E2. Check for completeness of the acronyms list in section 1.1. For example ECMP is used a few times in the document, but not listed here and never expanded. 

E3. In several places (2.1.3 is the first) I found 'For e.g.,'. I believe that this is a pleonasm, either use 'For example', or just e.g. 

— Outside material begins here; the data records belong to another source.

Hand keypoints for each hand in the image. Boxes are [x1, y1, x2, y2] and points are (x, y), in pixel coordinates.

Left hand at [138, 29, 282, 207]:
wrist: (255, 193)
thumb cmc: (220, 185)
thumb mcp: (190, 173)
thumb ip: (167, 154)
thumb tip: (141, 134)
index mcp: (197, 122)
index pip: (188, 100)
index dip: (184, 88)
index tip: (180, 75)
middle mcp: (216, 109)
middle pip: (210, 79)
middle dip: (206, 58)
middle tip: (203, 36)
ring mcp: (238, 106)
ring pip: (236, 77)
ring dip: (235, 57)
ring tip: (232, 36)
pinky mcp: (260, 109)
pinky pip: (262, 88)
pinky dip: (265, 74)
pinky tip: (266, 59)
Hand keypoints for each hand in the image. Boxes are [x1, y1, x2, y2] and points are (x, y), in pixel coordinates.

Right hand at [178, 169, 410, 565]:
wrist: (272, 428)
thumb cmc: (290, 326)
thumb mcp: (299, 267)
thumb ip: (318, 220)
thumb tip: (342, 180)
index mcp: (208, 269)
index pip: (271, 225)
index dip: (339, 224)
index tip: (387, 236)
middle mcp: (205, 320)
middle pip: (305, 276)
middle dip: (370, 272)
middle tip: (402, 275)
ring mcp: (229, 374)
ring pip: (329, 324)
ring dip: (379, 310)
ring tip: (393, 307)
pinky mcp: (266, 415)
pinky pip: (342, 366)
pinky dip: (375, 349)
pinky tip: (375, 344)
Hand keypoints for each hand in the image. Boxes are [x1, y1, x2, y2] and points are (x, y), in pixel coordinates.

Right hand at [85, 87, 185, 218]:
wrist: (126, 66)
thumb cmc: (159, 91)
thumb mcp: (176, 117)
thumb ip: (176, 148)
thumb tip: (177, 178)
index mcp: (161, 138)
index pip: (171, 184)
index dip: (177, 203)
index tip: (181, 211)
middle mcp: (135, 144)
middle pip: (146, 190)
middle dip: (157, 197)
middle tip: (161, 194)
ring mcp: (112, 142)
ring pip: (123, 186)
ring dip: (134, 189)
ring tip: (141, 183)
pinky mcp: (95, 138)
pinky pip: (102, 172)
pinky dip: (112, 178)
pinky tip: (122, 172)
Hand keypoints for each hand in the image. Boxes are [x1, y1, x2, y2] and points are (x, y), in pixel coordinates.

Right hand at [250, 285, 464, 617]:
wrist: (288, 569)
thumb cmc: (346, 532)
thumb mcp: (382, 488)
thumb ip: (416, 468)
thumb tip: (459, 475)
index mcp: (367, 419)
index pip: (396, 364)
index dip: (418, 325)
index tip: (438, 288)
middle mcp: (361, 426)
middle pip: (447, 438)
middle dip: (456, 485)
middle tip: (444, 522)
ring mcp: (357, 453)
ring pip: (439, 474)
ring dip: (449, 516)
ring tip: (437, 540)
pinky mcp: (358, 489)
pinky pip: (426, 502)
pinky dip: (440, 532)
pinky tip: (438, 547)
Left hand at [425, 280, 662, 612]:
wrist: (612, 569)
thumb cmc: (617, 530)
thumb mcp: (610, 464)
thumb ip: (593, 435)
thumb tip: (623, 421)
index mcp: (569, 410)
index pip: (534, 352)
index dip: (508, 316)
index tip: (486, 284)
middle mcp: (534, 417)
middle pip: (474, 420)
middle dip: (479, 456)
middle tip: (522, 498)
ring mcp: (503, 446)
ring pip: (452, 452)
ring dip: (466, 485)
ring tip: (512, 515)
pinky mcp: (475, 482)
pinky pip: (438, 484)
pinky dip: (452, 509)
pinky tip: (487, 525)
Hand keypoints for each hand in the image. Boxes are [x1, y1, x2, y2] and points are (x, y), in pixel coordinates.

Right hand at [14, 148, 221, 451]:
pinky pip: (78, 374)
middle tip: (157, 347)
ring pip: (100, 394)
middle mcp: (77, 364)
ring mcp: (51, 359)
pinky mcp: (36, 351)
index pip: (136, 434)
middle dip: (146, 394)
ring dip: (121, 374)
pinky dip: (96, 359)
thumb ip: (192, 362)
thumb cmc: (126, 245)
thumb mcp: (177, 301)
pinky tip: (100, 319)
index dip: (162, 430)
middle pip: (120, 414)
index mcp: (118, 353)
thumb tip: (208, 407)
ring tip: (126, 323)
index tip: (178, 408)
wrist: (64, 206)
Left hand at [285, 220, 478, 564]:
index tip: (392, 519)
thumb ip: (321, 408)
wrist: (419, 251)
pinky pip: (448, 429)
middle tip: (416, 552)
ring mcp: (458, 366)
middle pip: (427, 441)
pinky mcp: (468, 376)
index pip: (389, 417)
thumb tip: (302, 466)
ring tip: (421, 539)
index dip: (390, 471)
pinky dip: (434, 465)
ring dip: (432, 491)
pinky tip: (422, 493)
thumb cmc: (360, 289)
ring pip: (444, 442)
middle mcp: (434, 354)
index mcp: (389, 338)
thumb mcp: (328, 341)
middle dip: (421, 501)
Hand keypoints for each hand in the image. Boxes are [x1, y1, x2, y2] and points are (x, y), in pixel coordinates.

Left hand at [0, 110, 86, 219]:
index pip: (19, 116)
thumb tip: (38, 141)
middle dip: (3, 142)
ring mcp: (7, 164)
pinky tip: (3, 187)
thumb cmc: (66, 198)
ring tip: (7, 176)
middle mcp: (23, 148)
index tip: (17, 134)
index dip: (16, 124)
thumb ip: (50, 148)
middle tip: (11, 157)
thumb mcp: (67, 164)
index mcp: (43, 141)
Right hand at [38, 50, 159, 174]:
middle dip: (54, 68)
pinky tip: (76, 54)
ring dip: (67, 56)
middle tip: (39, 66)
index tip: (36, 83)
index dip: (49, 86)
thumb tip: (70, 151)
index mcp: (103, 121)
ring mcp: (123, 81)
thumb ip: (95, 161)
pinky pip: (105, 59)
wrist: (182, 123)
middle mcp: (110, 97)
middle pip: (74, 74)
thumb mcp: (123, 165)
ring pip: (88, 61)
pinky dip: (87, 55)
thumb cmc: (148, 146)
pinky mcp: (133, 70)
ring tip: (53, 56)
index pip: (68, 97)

E4. In section 2.2: s/TRILL OAM processing can be modeled as a layer/TRILL OAM processing can be represented as a layer/

E5. In Section 2.3: 

>  Network OAM mechanisms provide fault and performance management
   functions in the context of a representative 'test' VLAN or fine-
   grained label [TRILL-FGL].
What does 'representative' mean here? 

E6. 'faults in connectivity or performance' - 'connectivity faults and performance degradation' is probably better

E7. In Section 2.6: 

> MEPs are the active components of TRILL OAM: MEPs source TRILL OAM
   messages proactively or on-demand based on operator invocation.

The usage of the term 'proactively' seems to me to be incorrect. I would rather use 'periodically'. Also s/operator invocation/operator configuration actions/

E8. In Section 2.6: 

> - MUST support the UP MEP function on a TRILL virtual port (to 
     support OAM functions on Sections)

I would add for clarity inside the brackets '... as defined in 'rfc6905'